Xanadú, la residencia de verano de Kublai Kan, el emperador mongol que dominó toda China, fue inmortalizada por S.T. Coleridge en un inspirado y enigmático poema que le fue revelado una noche bajo los efectos del opio.

Xanadú era el sueño del emperador, la ciudad ideal creada por su propia mano para goce y ejemplo venideros. Pero -se dice en el poema- «cuando hubo paz en Xanadú y grandes festines, solo entonces, se oyen a lo lejos antiguas voces que anuncian guerras». Kublai Kan, encerrado en su Edén, oye el rugido del río, «los impulsos primordiales del hombre hacia la guerra». Porque Xanadú no es más que «un juguete en la superficie de las cosas.»

No es Coleridge el único profeta romántico que oye «a lo lejos las voces ancestrales» que presagian el desastre. Entre nosotros, ahora, instalados en un mundo que recuerda al mundo medieval que evocara el poeta inglés, son muchas las voces que señalan que, bajo la fachada del festín interminable de nuestras sociedades, se puede escuchar el rugido de la guerra. Lo más inquietante es la frivolidad -lejos del arrebato romántico- con que enfrentamos los hechos.

La frivolidad con que se percibe la noticia de la gran bomba arrojada sobre Afganistán, «la madre de todas la bombas», o la réplica rusa, un ingenio cuatro veces más potente y que, según se dice, «todo ser vivo a su alcance es literalmente vaporizado» a su paso, es síntoma de que lo peor está por venir. Aunque a menudo voces autorizadas advierten de que el mundo descansa sobre un polvorín, que estamos en una suerte de guerra de los Treinta Años, de choque de civilizaciones, pobres contra ricos, nubes de migrantes y otros conflictos irresolubles, nos tomamos los datos que avalan tal siniestro escenario con absoluta ligereza. Asistimos a un rearme generalizado, a la fanfarria que acompaña la exaltación del nacionalismo y las apelaciones al patriotismo (el último recurso del canalla). Pero el ambiente que se respira, en general, es el de los felices años veinte.

«La guerra se complace en venir como el ladrón en la noche y la noche está hecha de promesas de amistad eterna», nos dice Ambroise Bierce en el Diccionario del Diablo. Bastaría echar una mirada sobre los preparativos del gran rearme, la guerra en Oriente Medio, la proliferación del armamento nuclear, la guerra comercial y virtual, el narcisismo de los líderes, para darnos cuenta de que actuamos como la tortuga que repliega su cabeza en el caparazón: un indolente encogimiento de hombros.

El escenario es en cualquier caso inquietante. A diferencia del equilibrio catastrófico que impuso la guerra fría, el mapa actual arroja la imagen de Estados que se refuerzan (y se aíslan) liberados de las ataduras del sistema internacional, comandados por líderes que proclaman que lo suyo es lo primero y que miden su orgullo por su capacidad de asustar y provocar. Una chispa, como en Sarajevo, puede incendiar toda la escena y arrastrarnos a una conflagración que será sin duda distinta de las anteriores, múltiple en sus efectos, pero seguramente mucho más letal.

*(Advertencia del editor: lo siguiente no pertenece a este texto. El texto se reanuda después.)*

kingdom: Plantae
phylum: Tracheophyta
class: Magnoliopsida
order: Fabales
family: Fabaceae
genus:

La conocida máxima de Clausewitz, «si quieres la paz, prepara la guerra», no sólo señala que todo toca a su fin, que Xanadú pasará y se verá abocada a su destrucción, sino que el terreno de la paz está sembrado de las semillas de la guerra. Prepararse para la paz es mucho más difícil que hacerlo para la guerra. Implica, entre otras cosas, resolver los conflictos que se generan por la desigual apropiación de los bienes y los recursos. Significa un cambio en la sociedad y en la mentalidad de los pueblos y las personas, que está lejos de alcanzarse. La Paz Perpetua que soñara Kant es un ideal irrealizable. Pero, como dice Gombrich en las páginas finales de su Pequeña Historia del Mundo, pese a que seamos apenas el destello de una ola en la corriente del río de la Historia, vale la pena el esfuerzo de aprovechar el momento. Y tomarse en serio la lucha por la paz.